From the listing below, extract every line containing "elbow".

====

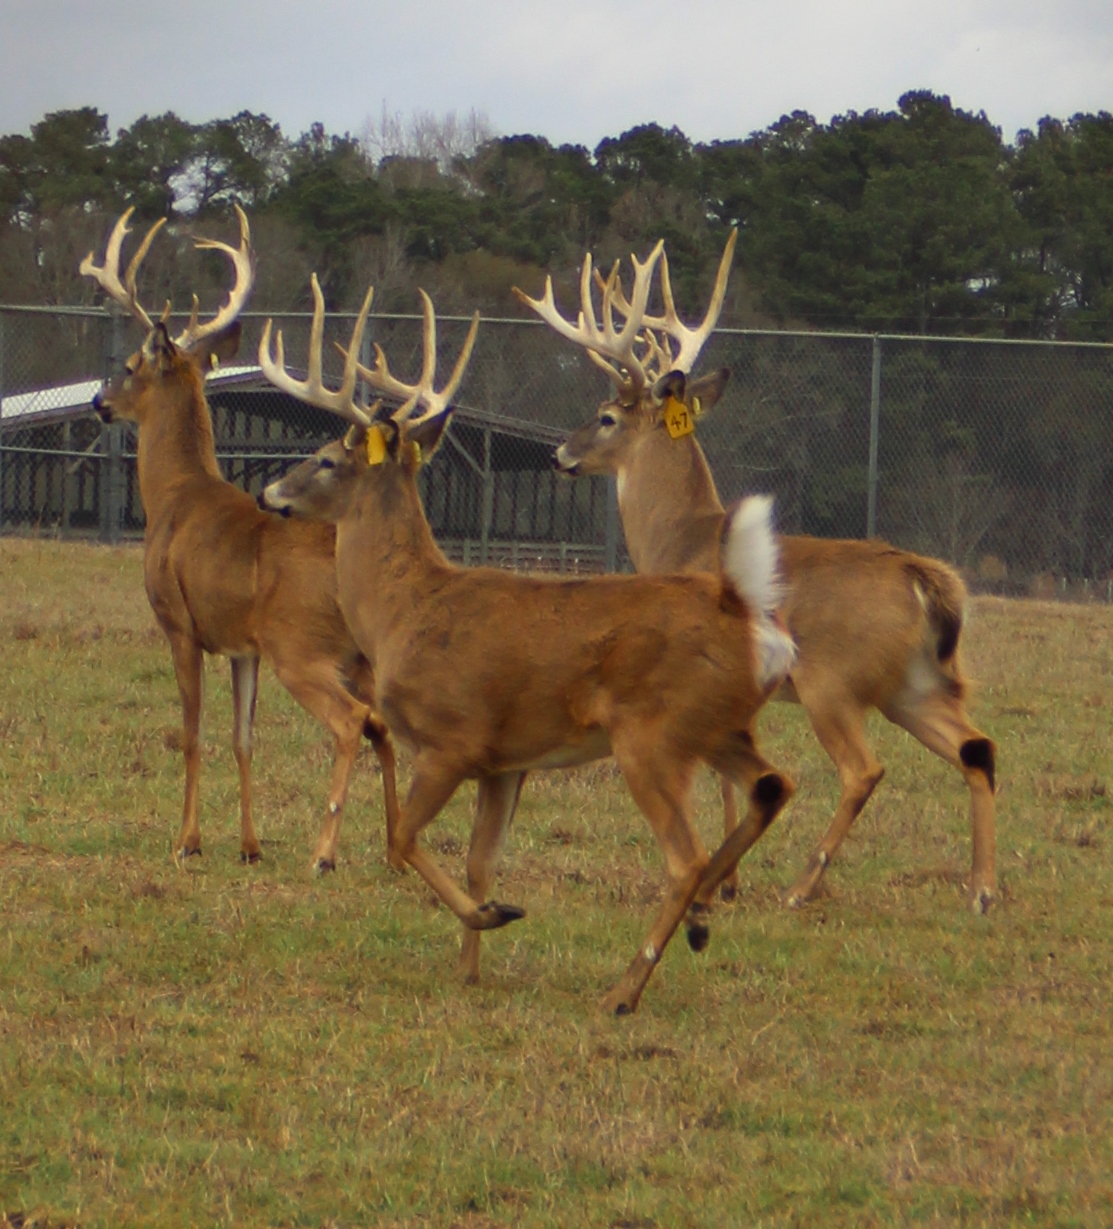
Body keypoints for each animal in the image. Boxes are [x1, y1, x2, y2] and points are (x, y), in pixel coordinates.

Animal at [81, 207, 400, 872]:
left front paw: (188, 840)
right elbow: (242, 739)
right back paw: (394, 849)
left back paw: (326, 853)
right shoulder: (241, 645)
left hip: (299, 648)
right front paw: (250, 846)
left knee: (352, 722)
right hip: (353, 657)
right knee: (383, 725)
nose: (99, 401)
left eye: (130, 367)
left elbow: (193, 735)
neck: (173, 498)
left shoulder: (179, 623)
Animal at [256, 272, 798, 1015]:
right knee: (774, 786)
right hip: (721, 727)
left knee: (683, 855)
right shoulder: (506, 762)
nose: (268, 490)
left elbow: (403, 837)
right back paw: (699, 921)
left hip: (652, 735)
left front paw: (493, 916)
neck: (405, 609)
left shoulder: (452, 739)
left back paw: (625, 987)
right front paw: (469, 965)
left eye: (328, 458)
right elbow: (480, 859)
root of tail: (745, 613)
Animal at [516, 231, 997, 914]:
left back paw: (801, 886)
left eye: (607, 416)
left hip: (834, 680)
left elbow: (721, 776)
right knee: (976, 749)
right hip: (915, 683)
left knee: (865, 769)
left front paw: (723, 881)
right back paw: (980, 890)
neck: (687, 539)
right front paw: (728, 877)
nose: (560, 454)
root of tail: (924, 580)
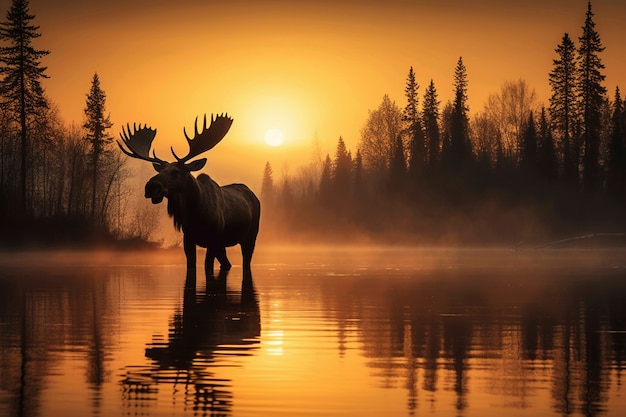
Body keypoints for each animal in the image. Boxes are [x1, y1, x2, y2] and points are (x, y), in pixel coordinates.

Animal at [116, 113, 258, 280]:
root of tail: (253, 195)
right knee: (227, 263)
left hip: (250, 237)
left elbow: (207, 266)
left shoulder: (213, 240)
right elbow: (191, 266)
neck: (195, 214)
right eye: (160, 170)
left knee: (245, 261)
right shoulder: (188, 239)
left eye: (176, 171)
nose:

====

Task solution:
right elbow: (242, 739)
left elbow: (193, 735)
left elbow: (403, 837)
right elbow: (480, 859)
left elbow: (721, 776)
left elbow: (207, 266)
right elbow: (191, 266)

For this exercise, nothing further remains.